So I caught some of American History X on TV yesterday, and it got me thinking. No, I've never been in the situation Edward Norton's character finds himself in, but I wonder how much intolerance really does seep in. Now, I am generally a pretty tolerant guy, but like anyone else I find myself forming opinions when I hear what the news is reporting. Last year this blog imploded in part because I attempted to mount a defense of Bill Cosby. I happen to be someone who thinks everyone is redeemable, given the chance, but I also believe that rushing to judgment is wrong, regardless of what circumstances may suggest. I talked about how I thought Cosby might have been targeted due to his opinions from a decade earlier, in which he voiced the black community's lack of accountability. This was a conclusion I'd reached in part because I was skeptical about all the defenses people were formulating around the series of police shootings of black males, which has become a regular feature in the news over the past few years.
American History X made me think about what I was really advocating. While I believe that circumstances sometimes dictate unfortunate situations, which has been the case for African Americans, for American Indians, for everyone who has ever come to this country, in fact, I found myself thinking the victim was worth blaming. That's the bottom line. I have to own that. The victim is never worth blaming. In attempting to come to a full understanding of what was happening, I found myself thinking along lines that were the opposite of what I believe. I say I'm a tolerant guy. I was raised Catholic. Catholics have some pretty strict ideas about certain things. Some of those ideas I agree with, and some I don't. It's never okay to say someone isn't allowed to do or be something because of who they are. We're all individuals just trying to fit in. The more we work together, the better. Coming from someone who definitely has had problems fitting in, that means something to me, maybe not the same way it means to a black man, or a gay man, or any other version of the basic human model you can think of, but it connects me, it means I belong in the same quagmire, and that I have no right muddling things just because I don't understand something.

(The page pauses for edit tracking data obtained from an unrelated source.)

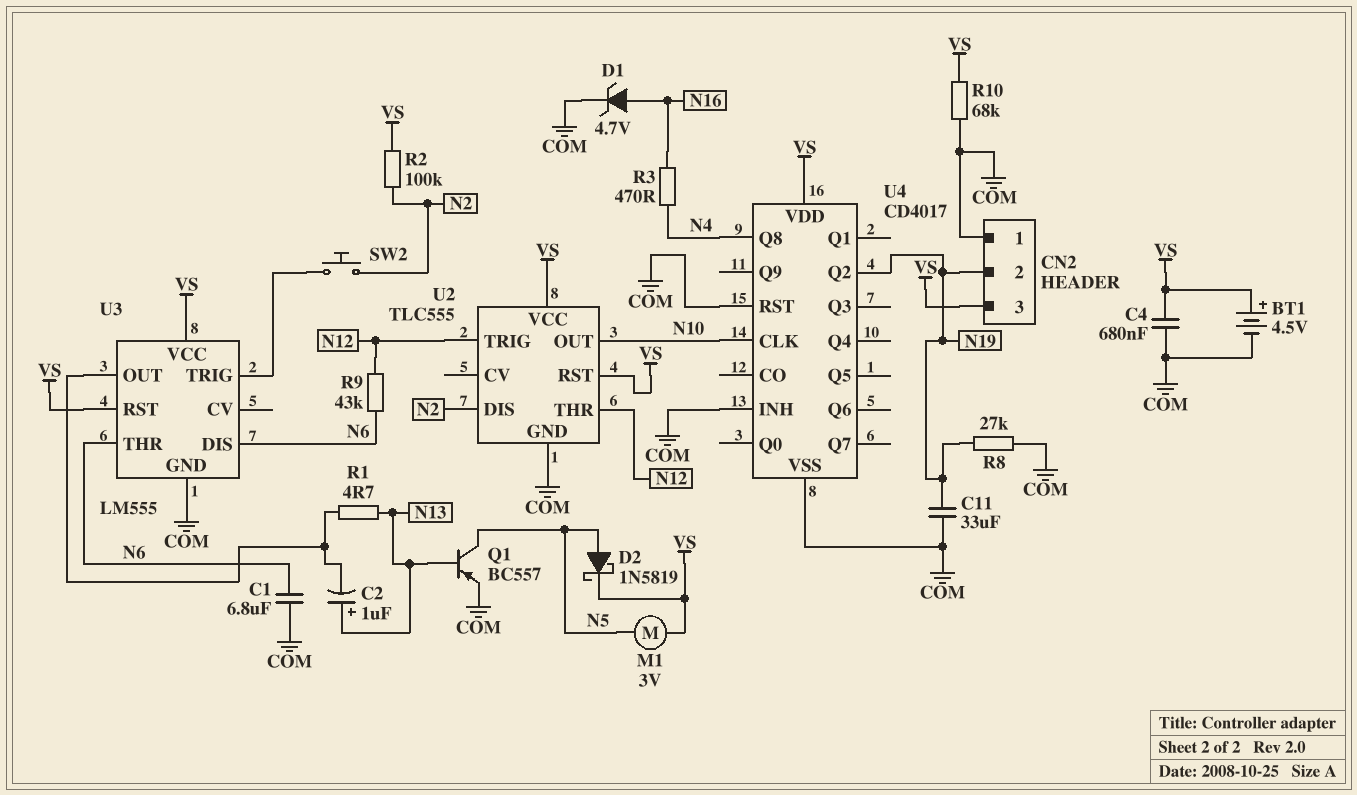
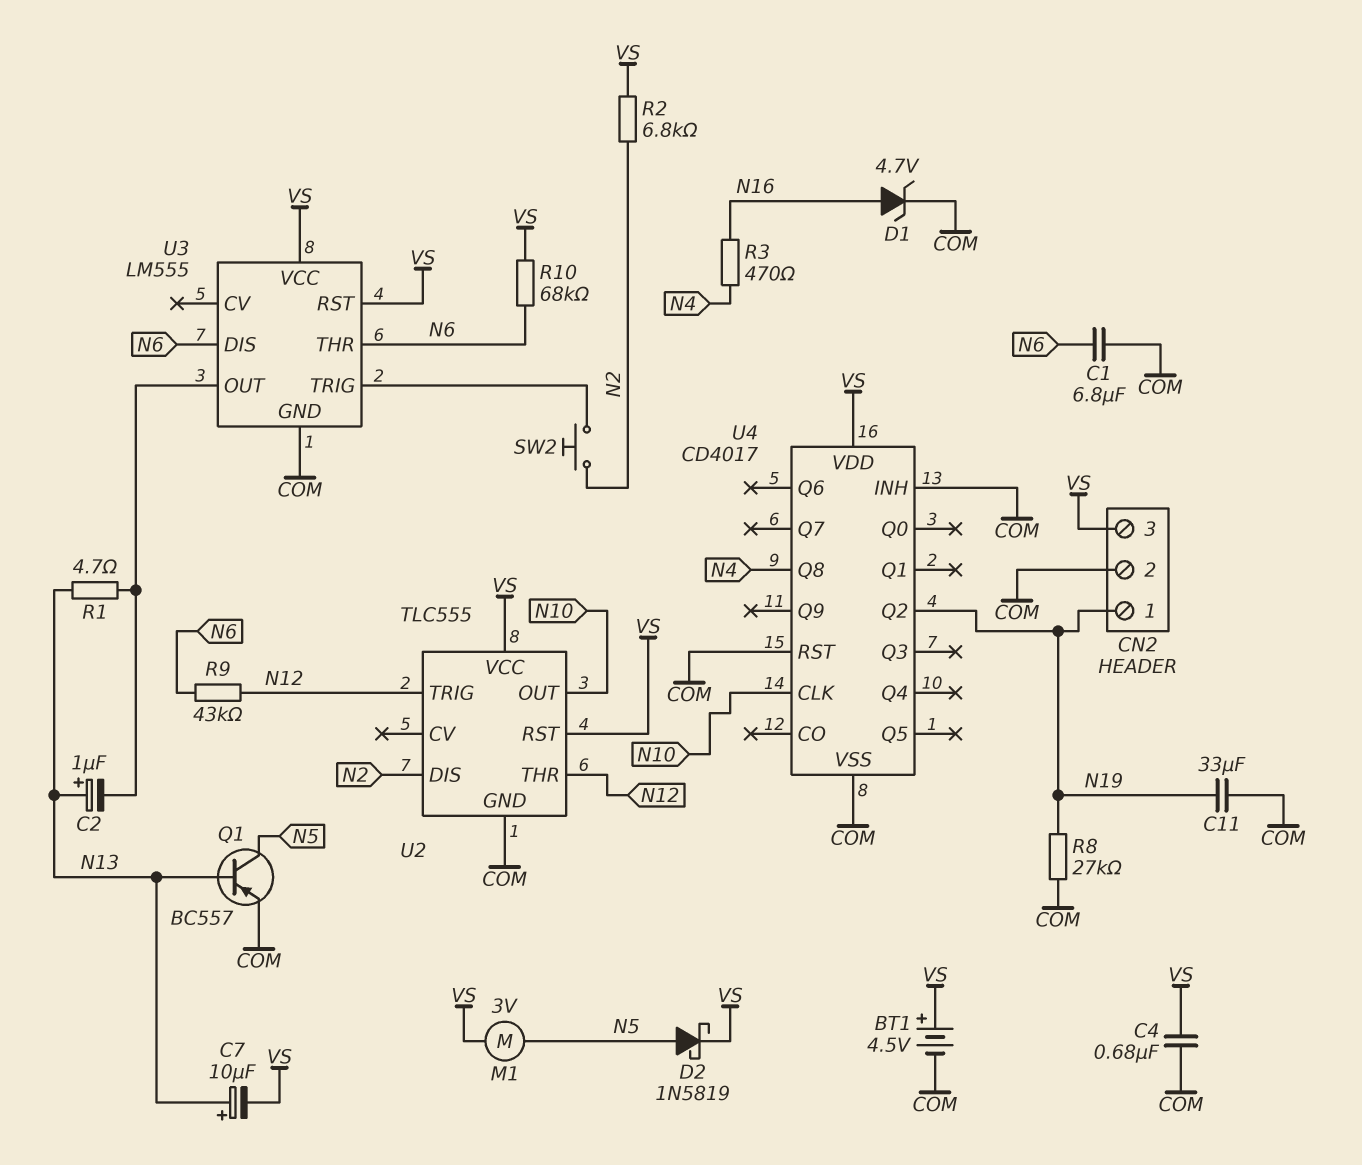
C7: none -> 10uF (plus N13, minus VS)
CN2 pin 1: COM -> N19
CN2 pin 2: N19 -> COM
R2: 100k (N2, VS) -> 6.8k (N2, VS)
R10: 68k (COM, VS) -> 68k (N6, VS)

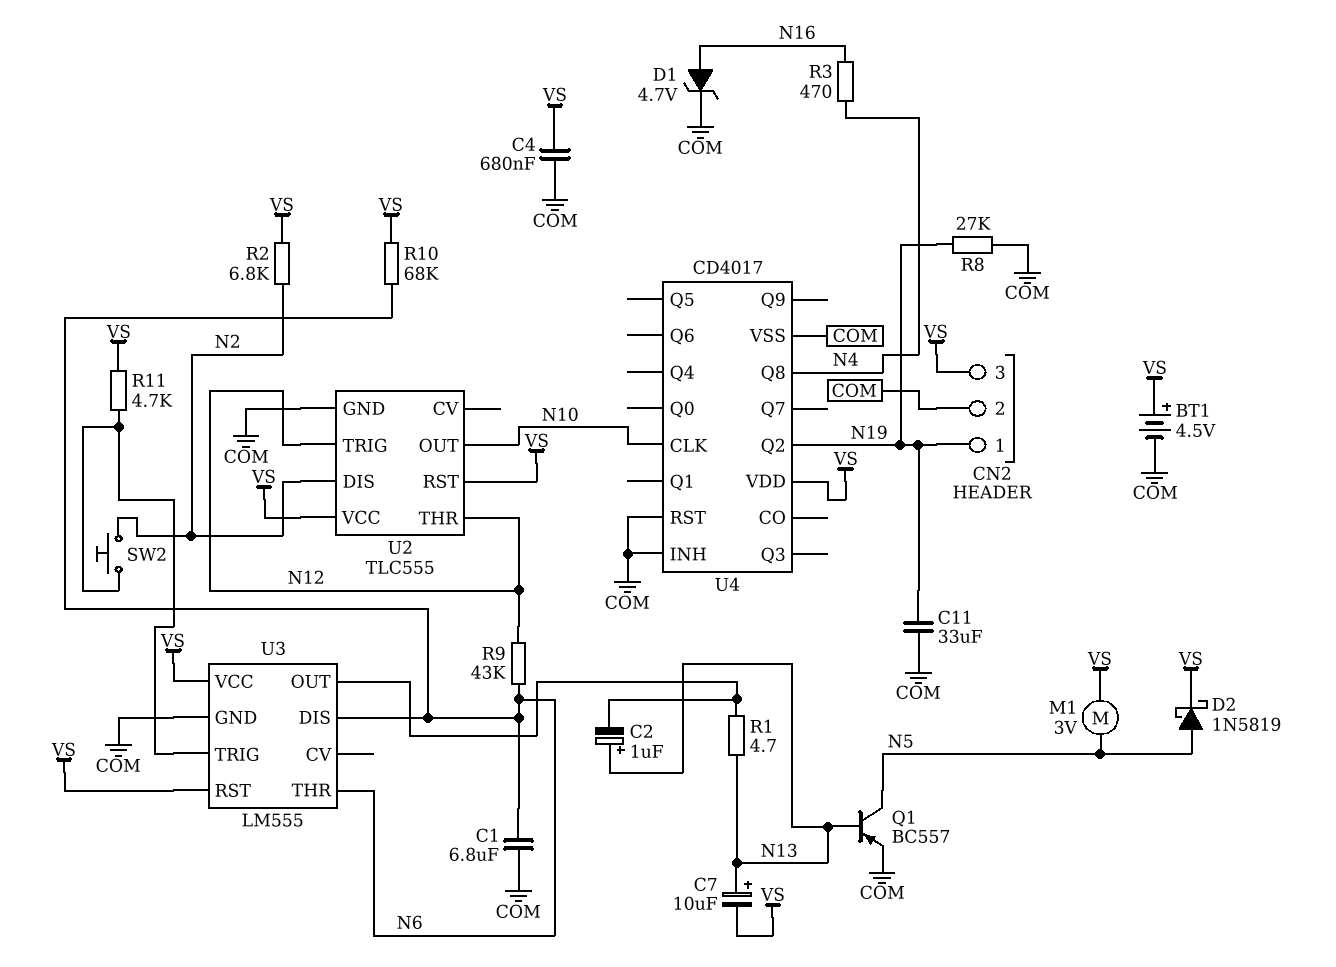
R11: none -> 4.7k (U3/TRIG, VS)

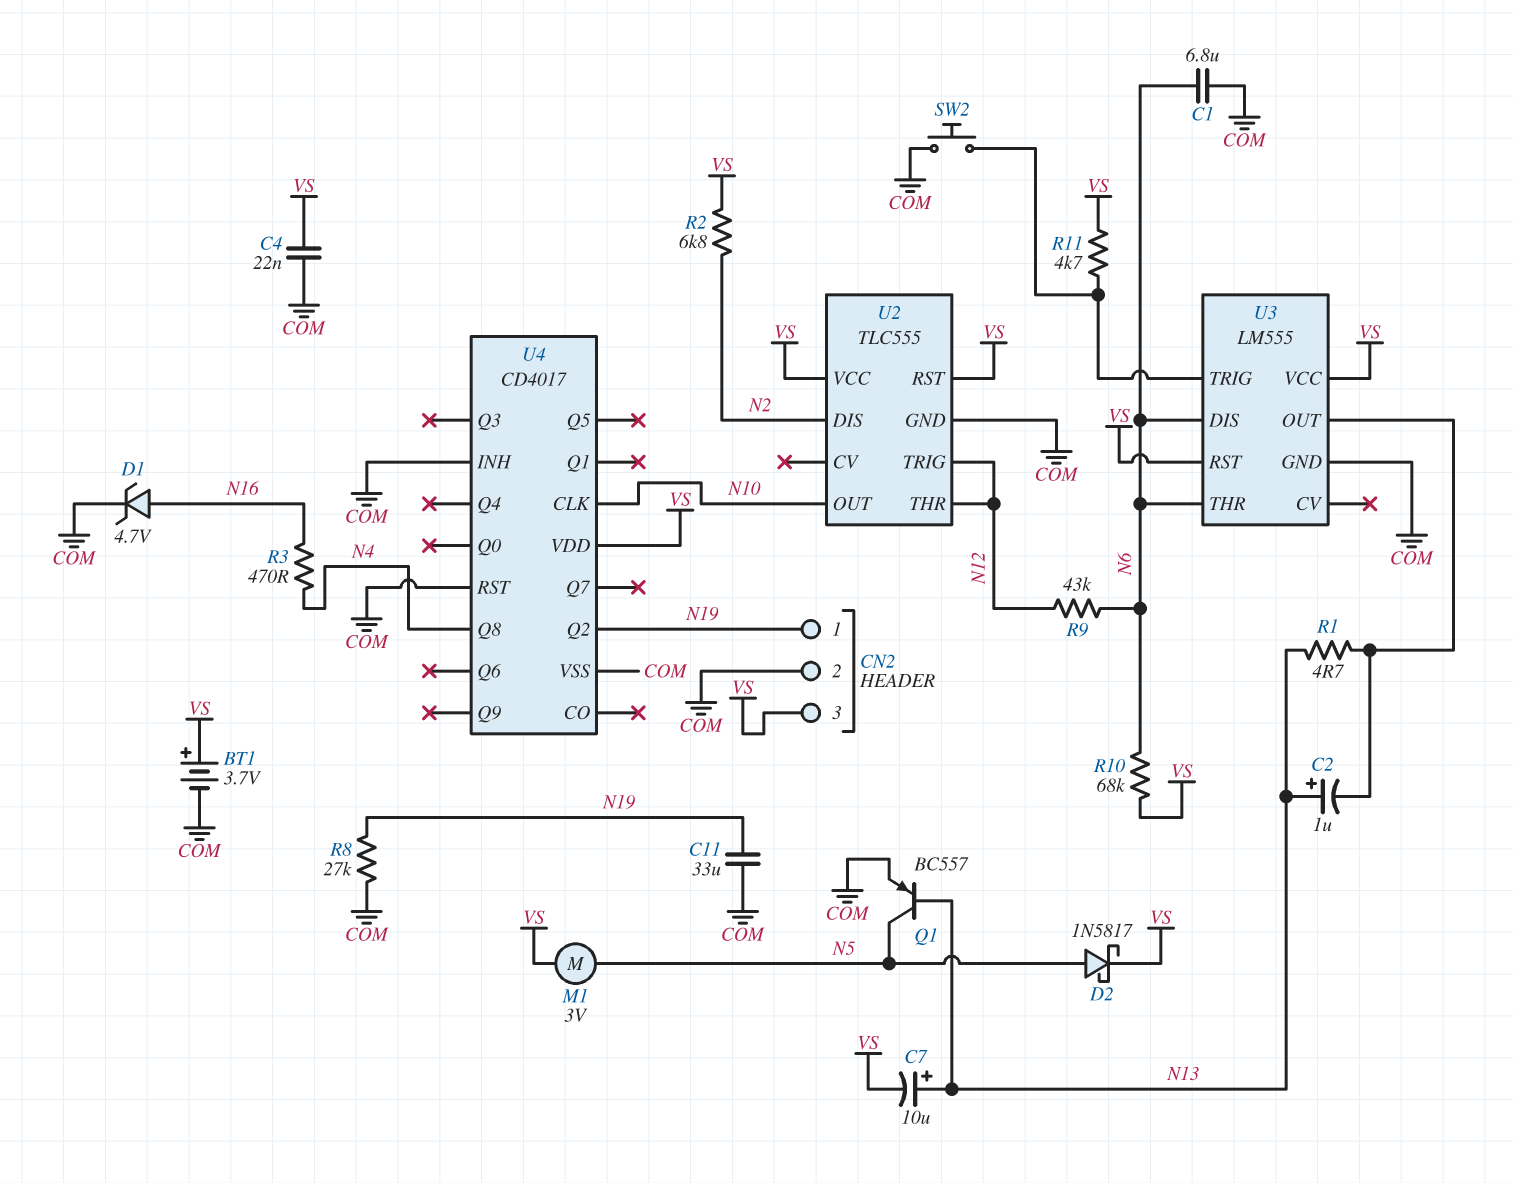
BT1: 4.5V (plus VS, minus COM) -> 3.7V (plus VS, minus COM)
C4: 680nF (COM, VS) -> 22nF (COM, VS)
D2: schottky 1N5819 (A N5, K VS) -> schottky 1N5817 (A N5, K VS)
SW2: button (N2, U3/TRIG) -> button (COM, U3/TRIG)

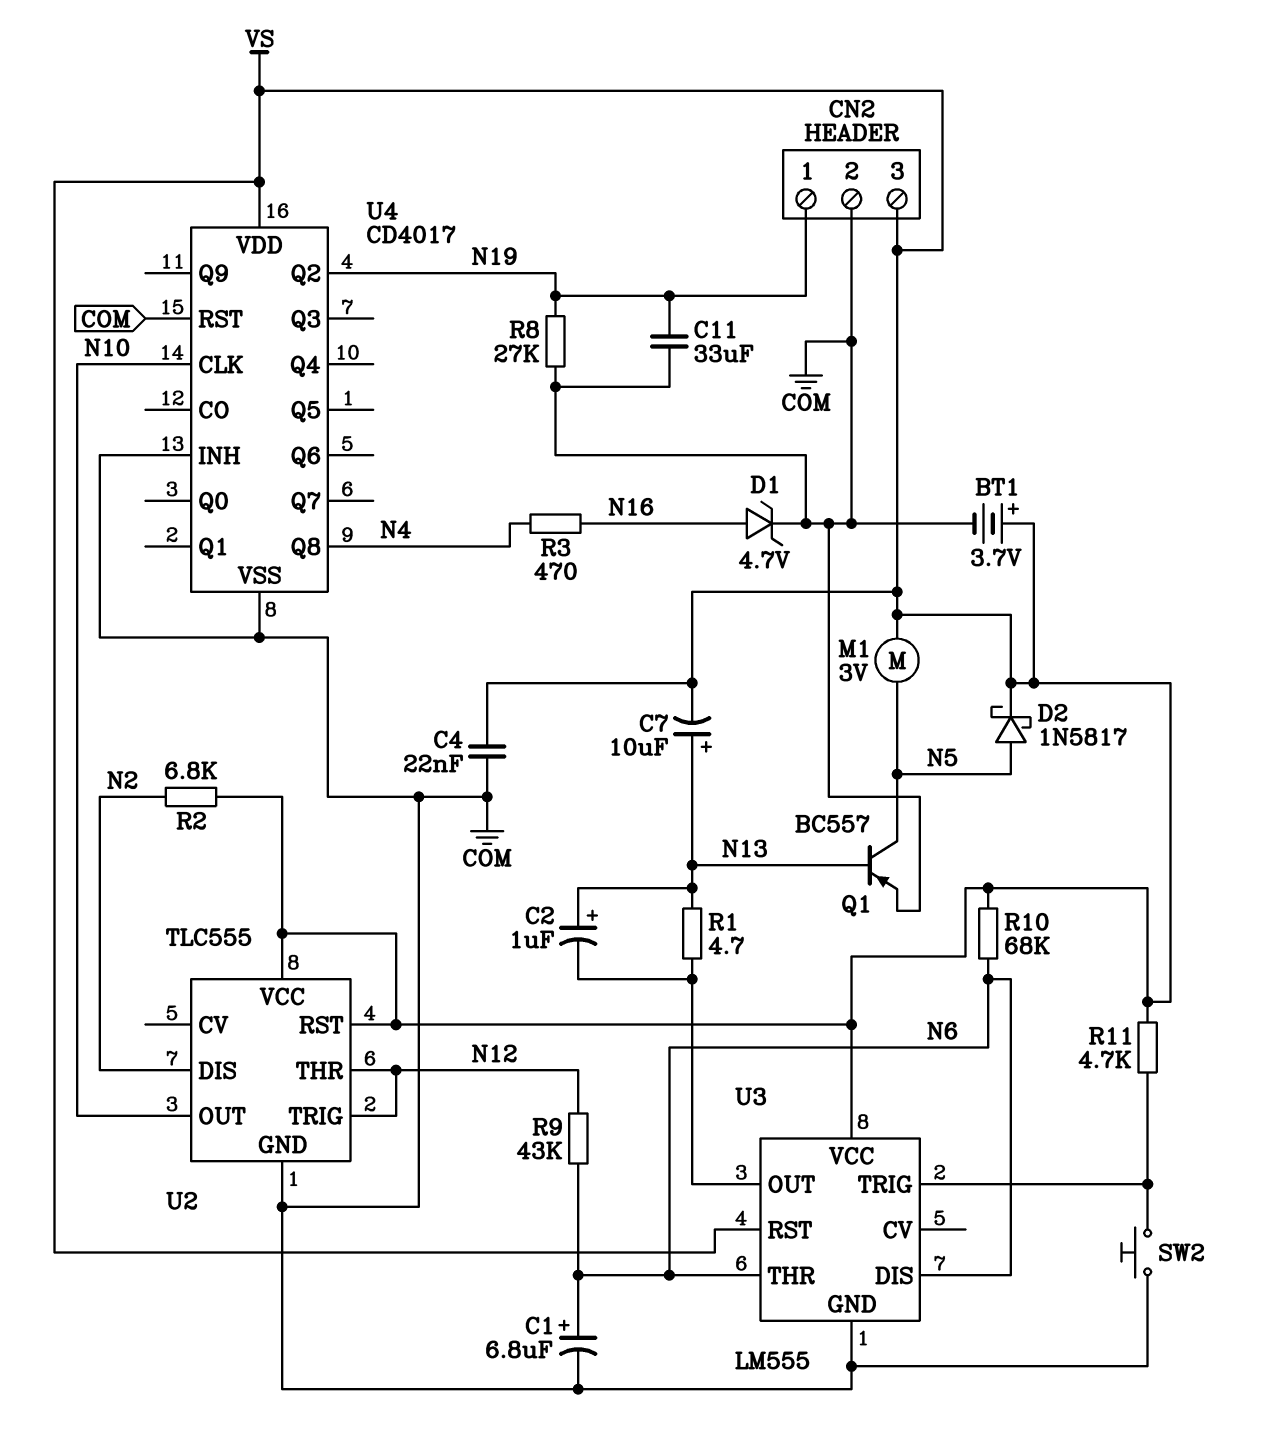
C1: 6.8uF (COM, N6) -> 6.8uF (plus N6, minus COM)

A blog I used to follow, which isn't particularly active now, was part of the implosion, in part because it was increasingly advocating certain things without following my particular criteria, which when I say it like that it sounds ridiculous. The problem became, I felt isolated from an experience I had previously been a part of. And hey, that happens. As much as we struggle to fit in, we have to also realize that the irony is, nothing lasts forever. The thing we try so desperately to be a part of is the same thing we will eventually leave behind. Things change.
The UK exit from the European Union happened, and at first I didn't get why it was such a bad thing. But again, it's the separation effect. Trump as the presumptive Republican presidential nominee, I just didn't get why people loathed the idea so much. But advocating walls around the country? Listen, I rationalized that he says whatever he thinks people want to hear. I say to myself, this is what happens when the Democrats spend years isolating Republicans. The truth is, Trump isn't presidential material. And maybe I've been too hard on the Clintons. They just finished announcing more ways in which a Clinton has failed on a human level, but the truth of the Clintons is the same today as it was twenty-five years ago: these are politicians through and through, and they are, despite themselves, very human, too. There's a Clinton in contention again for a reason, because they know how to play the game. Everything else is divisiveness. I talked recently about how the Democrats have played that game this millennium, because the Republicans played it before them, etc. But the truth is, regardless of what a Clinton does, I think we're at a point where we're going to emerge from all this nonsense. This whole campaign season has proven that we've all pushed too far.
And really, that's what it's all about. My working life has been pretty mediocre. At one point, I worked alongside immigrants who were more likely than not completely illegal, and I was the one who felt isolated. It made me feel uncomfortable, but then, I'm generally uncomfortable with the concept of other people in general, not because of who they are, but because of me, because I've never gotten the handle of other people. I'm an introvert. Hear me roar.
I can never reset to how things were before last year, and in truth, it was probably inevitable, this exodus. I once had an idea that I could overcome my clumsiness around others, but the truth is, and I'm not bemoaning my fate, I can't dictate how others view me, regardless of whether it's positive or negative. All I can do is try and be fair toward others. This began because I suggested we needed to talk about Bill Cosby, when the real subject was something else entirely. We're once again at a cultural crossroads. We've recognized that society hasn't made as much progress in tolerance, in fairness, as we've sometimes led ourselves to believe. There are those who are rallying to the defense of victims, of those struggling to find their footing, and generally they're absolutely right, and it's generally wrong to say otherwise.
I just thought I should acknowledge that.